Further, as per the annual returns filed by Supreme Energy Pvt. Ltd. at MCA, the details of debenture holder/unsecured loan lender of Rs.64 crore are not disclosed. The annual returns filed are enclosed.
Thus, the creditworthiness of the lender and genuineness as well as nature of the transaction is not explained as a supposedly shell company Supreme Energy Pvt. Ltd. has borrowed Rs.64 crores to invest in debenture of NuPower Renewables Ltd. and it has done no other business apart from this."
The above facts are the very reasons recorded by the Assessing Officer for issuing of the impugned notice. The only words added to the above letter in the recorded reasons are "In this case information received from the Office of the DIT (Investigation) Unit-4, Mumbai on 23rd March, 2017 vide letter dated 22nd March, 2017". This, of course, besides the introductory para and the concluding para where he records that he has reasons to believe that income chargeable to tax has escaped assessment. Thus, prima facie, there has been no independent application of mind on the part of the Assessing Officer to the tangible material received from the Deputy Director of Investigation. The information received has to be examined in the context of the facts on record before coming to a view that income chargeable to tax has escaped assessment on account of failure to disclose fully and truly all relevant facts. In the absence of the above, it amounts to out sourcing of reasons to believe.
7. Therefore, it prima facie, it appears that the Assessing Officer has issued the impugned notice without himself coming to a reasonable belief that income chargeable to tax has escaped assessment. Thus, prima facie, the impugned notice is without jurisdiction.”
6. The Hon’ble Jurisdictional High Court in the case of Shodiman Investments Pvt. Ltd. (2018) 93 taxmann.com 153 (Bom) has held that re-opening on the basis of information received from without conducting any enquiry/own satisfaction is not justifiable.

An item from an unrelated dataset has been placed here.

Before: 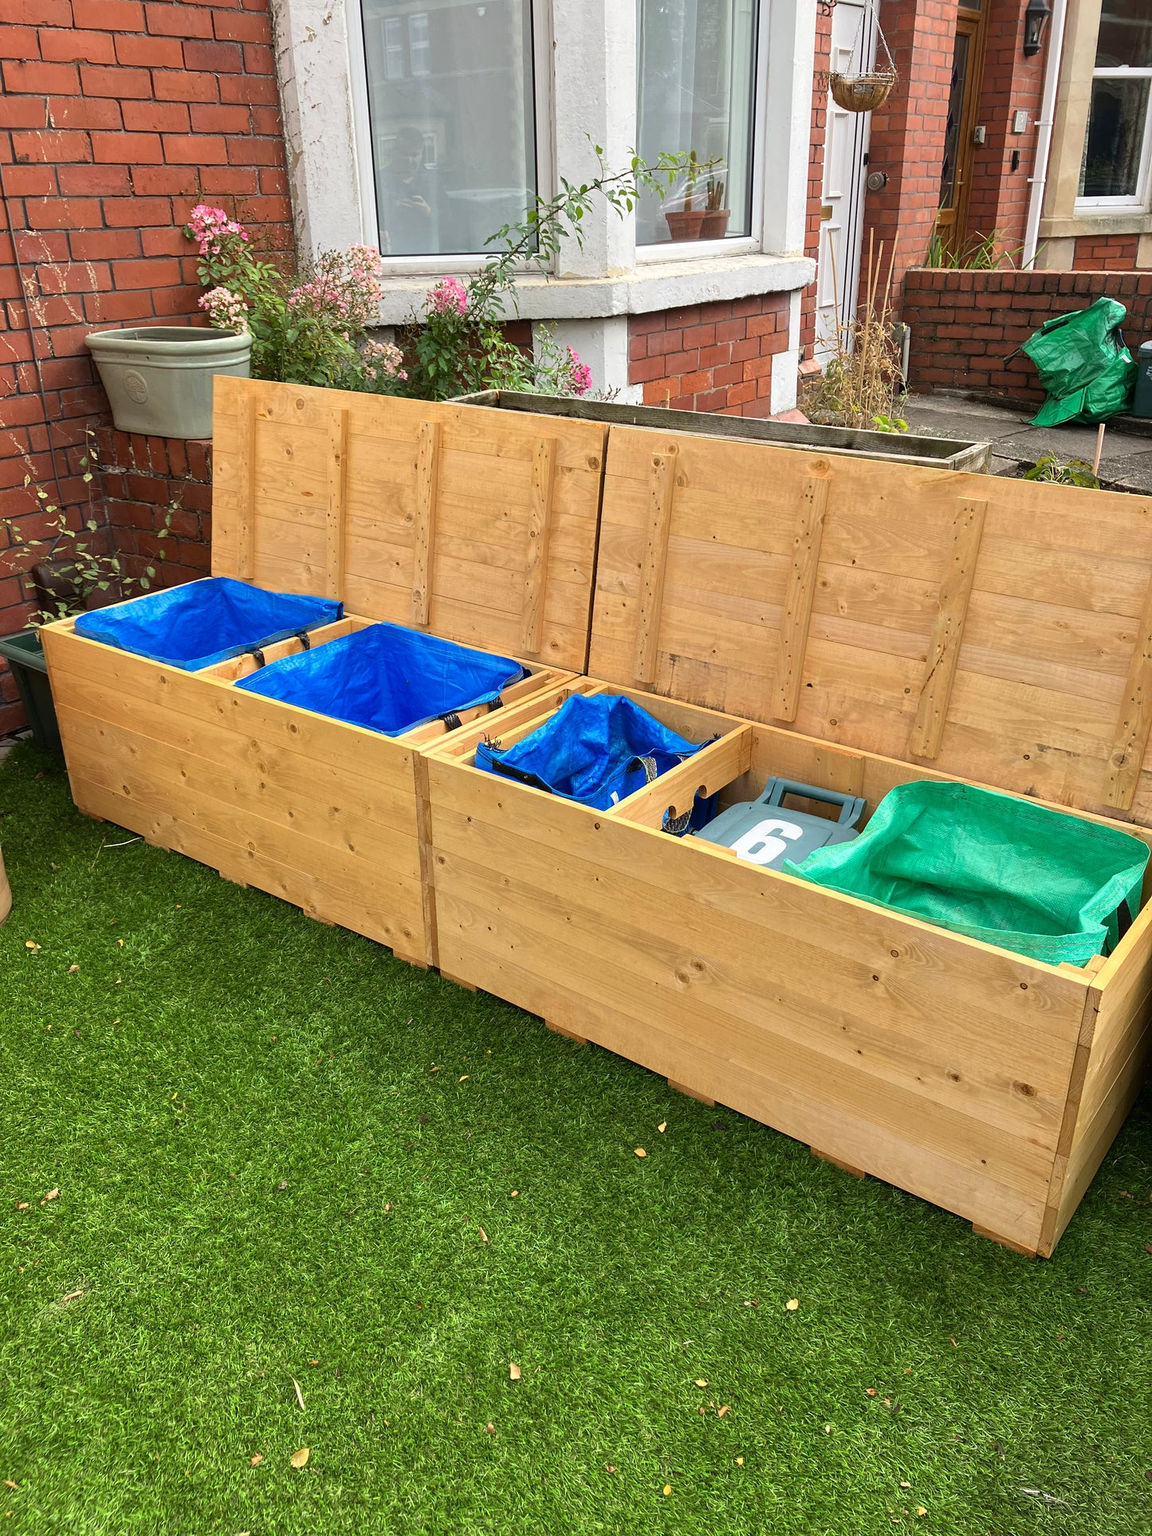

So considering the facts of the case mentioned above which is quite applicable to the facts of the case, we are of the view that the reopening is not justifiable and in accordance with law. Moreover, we noticed that the after the receipt of notice u/s 148 of the Act, the assessee filed the objection by virtue of order dated 20.09.2016 stating that there was no escapement of income but the said objection were not disposed of by AO, hence, the reopening nowhere seems justifiable in view of the decision in the case of Rabo India Finance Ltd. Vs. DCIT (2012) 346 ITR 81 (Bom), Bayer Materials Science Pvt. Ltd. Vs. DCIT 382 ITR 333 (Bom) & KSS Petron Pvt. Ltd. Vs. ACIT, of 2014 dated 03.10.2016. Taking into accounts all the facts and circumstances mentioned above, we are of the view that the reopening is not justifiable, hence, we set aside the finding of the CIT(A) on this issue and hold that the reopening is bad in law. Accordingly, the reassessment is hereby to be set aside.